Common Knee Injuries and their Treatment

The knee is the most articulate joint of the human body, and the one that most often suffers injuries. Orthopaedic surgeons use a variety of methods to treat knee injuries. The most common method is RICE: rest, ice, compression and elevation. Rest the knee by not putting load on it, or by walking with the support of crutches; apply Ice to control the edema (swelling); use an elastic Compression bandage on it tightly, but not so tight as to cause pain; and finally, keep the knee elevated.

You should consult an orthopedist if you have the following symptoms in the knees. If you hear a click in his knee at the time of injury; if you have severe pain; if you cannot move the knee; if it begins to limp; or if swelling continues when it is hurt.

When changing direction quickly, if it starts to slow down during a run, or a fall after a jump, you can have a ruptured anterior cruciate ligament. The athletes who play basketball and skiing, and athletes who use tennis with studs, as is the case of footballers, are more likely to suffer ACL injuries. Posterior cruciate ligament injuries are usually caused by a blow to the front of the knee or by the leg landing badly during a vigorous game. Usually when people talk about the rupture of ligaments, they are usually talking about a meniscus tear. This type of injury is very common in athletes (especially football players). The meniscus is a strong cartilage, with a consistency that resembles rubber, and acts as a shock absorber, similar to what happens with car bumpers. The collapse of the meniscus may occur when running on the knee when making a dribble, in the slowing down during a race, or in being tackled (as in rugby). In this type of injury there is usually direct contact between two people while practicing a sport.

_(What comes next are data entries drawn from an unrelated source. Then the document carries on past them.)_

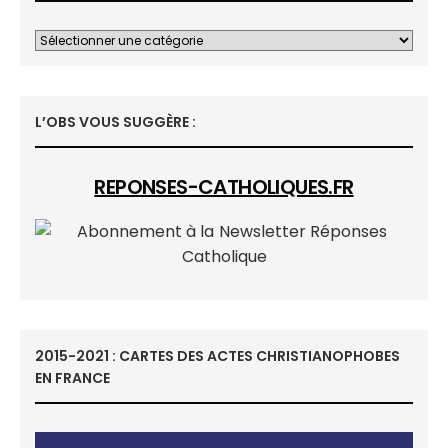
L’OBS VOUS SUGGÈRE :
REPONSES-CATHOLIQUES.FR
2015-2021 : CARTES DES ACTES CHRISTIANOPHOBES
EN FRANCE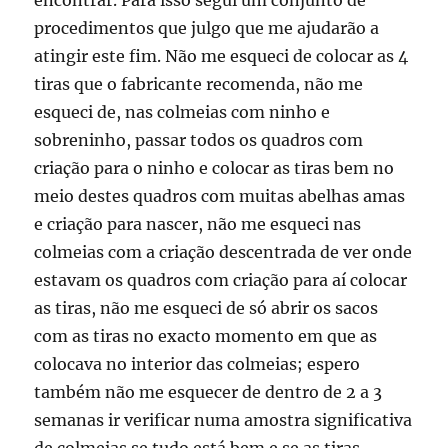
encontrar. Para isso segui um conjunto de
procedimentos que julgo que me ajudarão a
atingir este fim. Não me esqueci de colocar as 4
tiras que o fabricante recomenda, não me
esqueci de, nas colmeias com ninho e
sobreninho, passar todos os quadros com
criação para o ninho e colocar as tiras bem no
meio destes quadros com muitas abelhas amas
e criação para nascer, não me esqueci nas
colmeias com a criação descentrada de ver onde
estavam os quadros com criação para aí colocar
as tiras, não me esqueci de só abrir os sacos
com as tiras no exacto momento em que as
colocava no interior das colmeias; espero
também não me esquecer de dentro de 2 a 3
semanas ir verificar numa amostra significativa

If you have pain or persistent edema (swelling), a surgical procedure known as knee arthroscopy may help relieve these symptoms and resolve the problem. Arthroscopy allows orthopedic surgeons to diagnose and treat pathologies of the knee, as it shows the inside of the knee through small incisions using an instrument the size of a pencil, called arthroscopy. The lens allows the transmission of an image of your knee through a small camera to a television monitor. The image allows the orthopaedist to examine in detail the inside of the knee, and determine the cause of the problem. During this procedure, the orthopedic surgeon can insert surgical instruments through small incisions in the knee, so as to remove or repair damaged structures. With the development of arthroscopes, this procedure has become increasingly effective, both for accurate diagnosis and effective way to treat the pathologies of the knee.

For many years, many doctors have been interested in the possibility of being able to observe natural cavities of the human body, but while some were easily exploitable (eg the mouth), others require special equipment not available at the time (eg stomach and bladder).

Lawrence Reaves encourages readers to visit for information on knee care and this page for advice on hip replacement and surgery.